▶ Work order: Exact copy, no pictures: reproduce every record below as it stands.

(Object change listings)
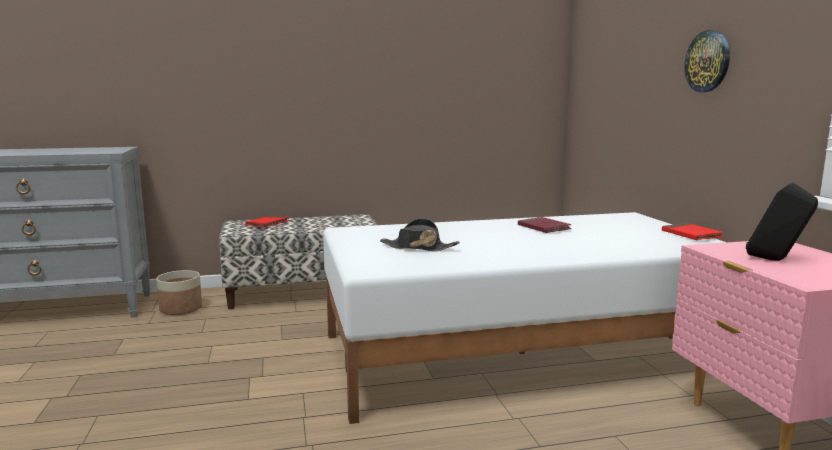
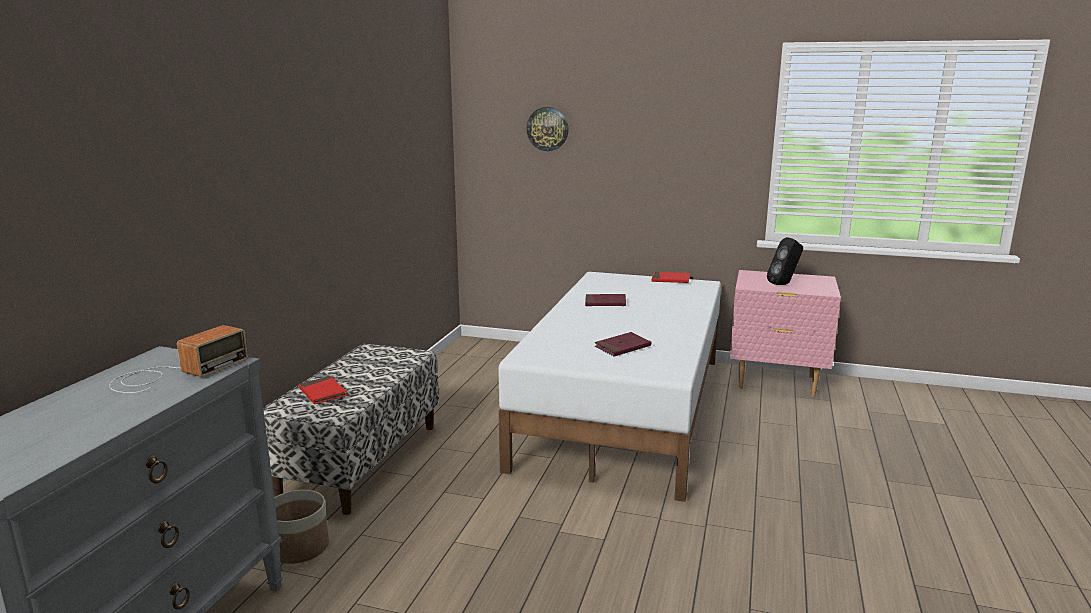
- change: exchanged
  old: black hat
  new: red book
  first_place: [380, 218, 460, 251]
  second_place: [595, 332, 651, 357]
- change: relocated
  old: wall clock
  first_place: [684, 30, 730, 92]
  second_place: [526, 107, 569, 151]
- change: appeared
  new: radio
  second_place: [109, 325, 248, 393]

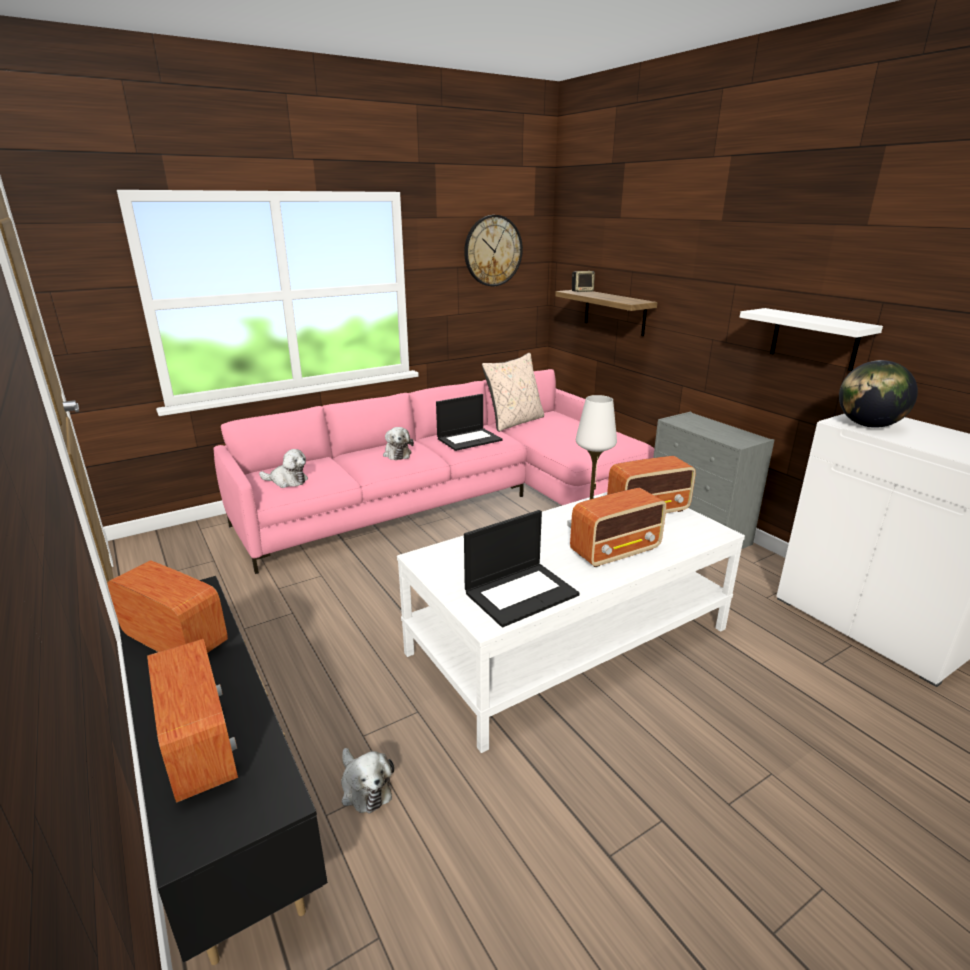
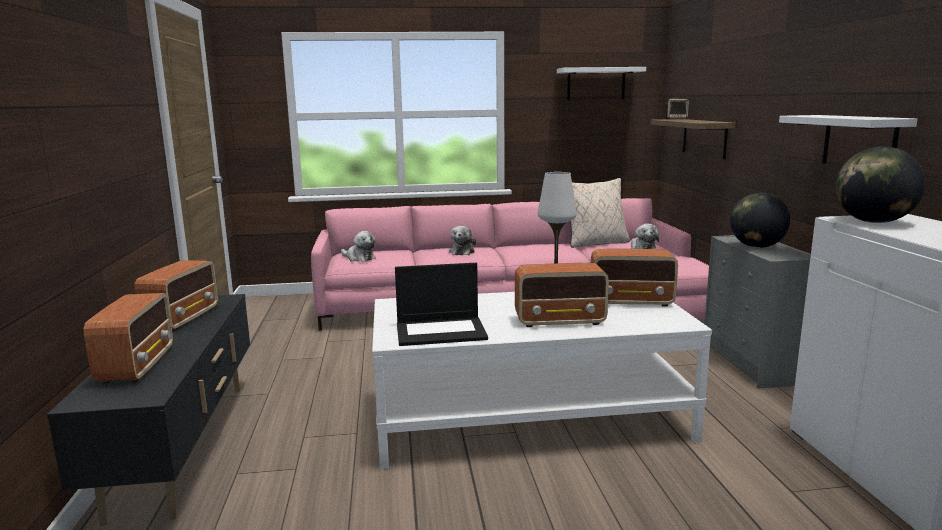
- change: spun
  old: radio
  first_place: [108, 560, 228, 653]
  second_place: [135, 260, 218, 331]
  degrees: 45
- change: relocated
  old: plush toy
  first_place: [341, 748, 394, 814]
  second_place: [631, 223, 659, 249]
- change: missing
  old: laptop
  first_place: [436, 394, 503, 451]
- change: exchanged
  old: wall clock
  new: white shelf
  first_place: [464, 215, 523, 286]
  second_place: [557, 67, 646, 100]
- change: appeared
  new: globe
  second_place: [730, 193, 790, 248]

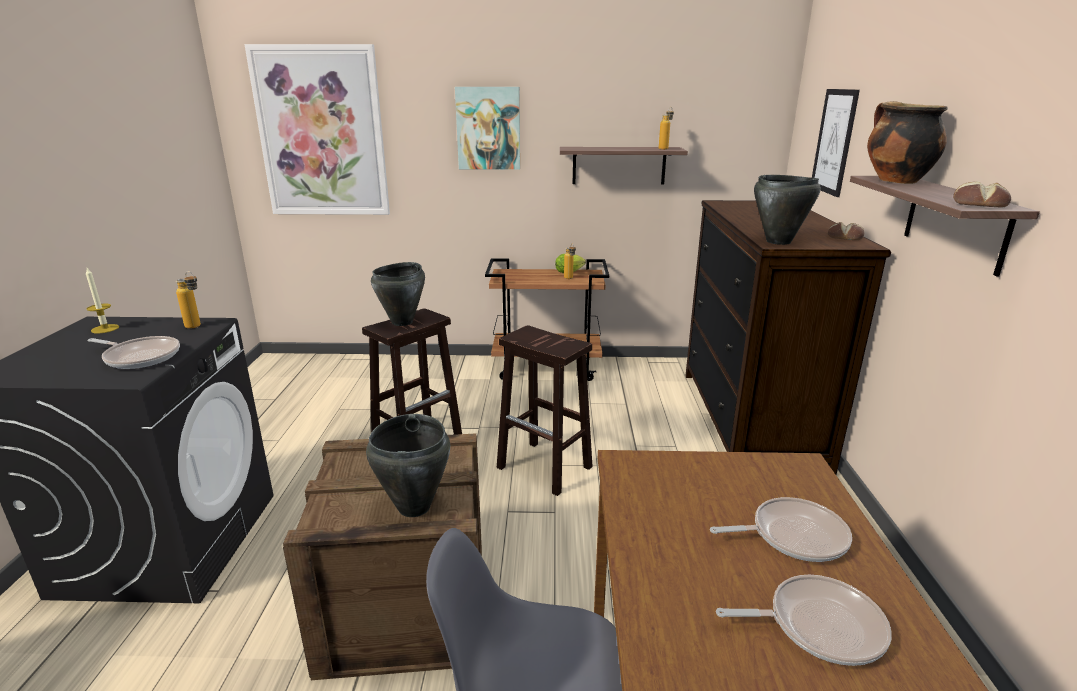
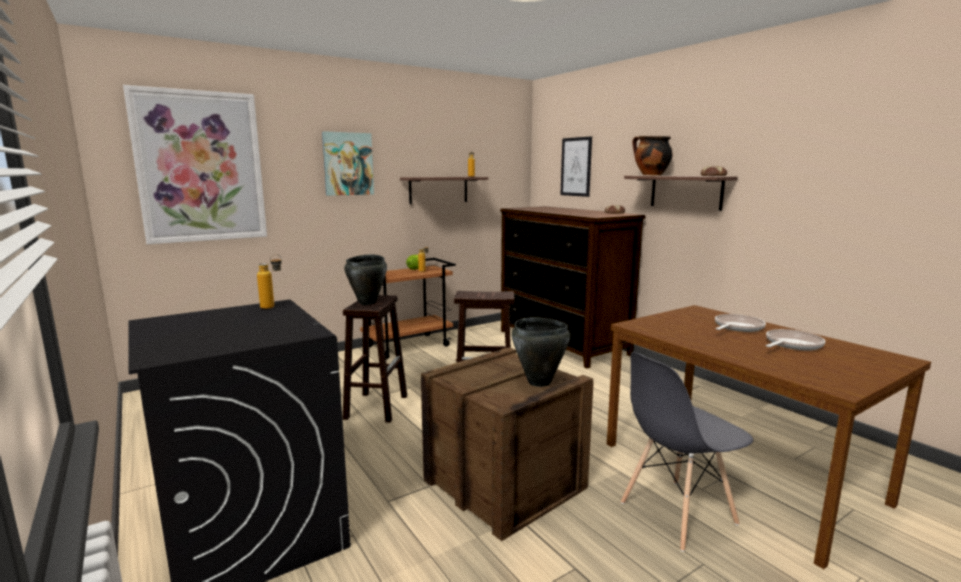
- change: missing
  old: candle
  first_place: [86, 268, 119, 334]
- change: missing
  old: frying pan
  first_place: [87, 336, 180, 369]
- change: missing
  old: black cooking pot
  first_place: [754, 175, 821, 245]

▶ Output of the exercise:
- change: exchanged
  old: black hat
  new: red book
  first_place: [380, 218, 460, 251]
  second_place: [595, 332, 651, 357]
- change: relocated
  old: wall clock
  first_place: [684, 30, 730, 92]
  second_place: [526, 107, 569, 151]
- change: appeared
  new: radio
  second_place: [109, 325, 248, 393]

- change: spun
  old: radio
  first_place: [108, 560, 228, 653]
  second_place: [135, 260, 218, 331]
  degrees: 45
- change: relocated
  old: plush toy
  first_place: [341, 748, 394, 814]
  second_place: [631, 223, 659, 249]
- change: missing
  old: laptop
  first_place: [436, 394, 503, 451]
- change: exchanged
  old: wall clock
  new: white shelf
  first_place: [464, 215, 523, 286]
  second_place: [557, 67, 646, 100]
- change: appeared
  new: globe
  second_place: [730, 193, 790, 248]

- change: missing
  old: candle
  first_place: [86, 268, 119, 334]
- change: missing
  old: frying pan
  first_place: [87, 336, 180, 369]
- change: missing
  old: black cooking pot
  first_place: [754, 175, 821, 245]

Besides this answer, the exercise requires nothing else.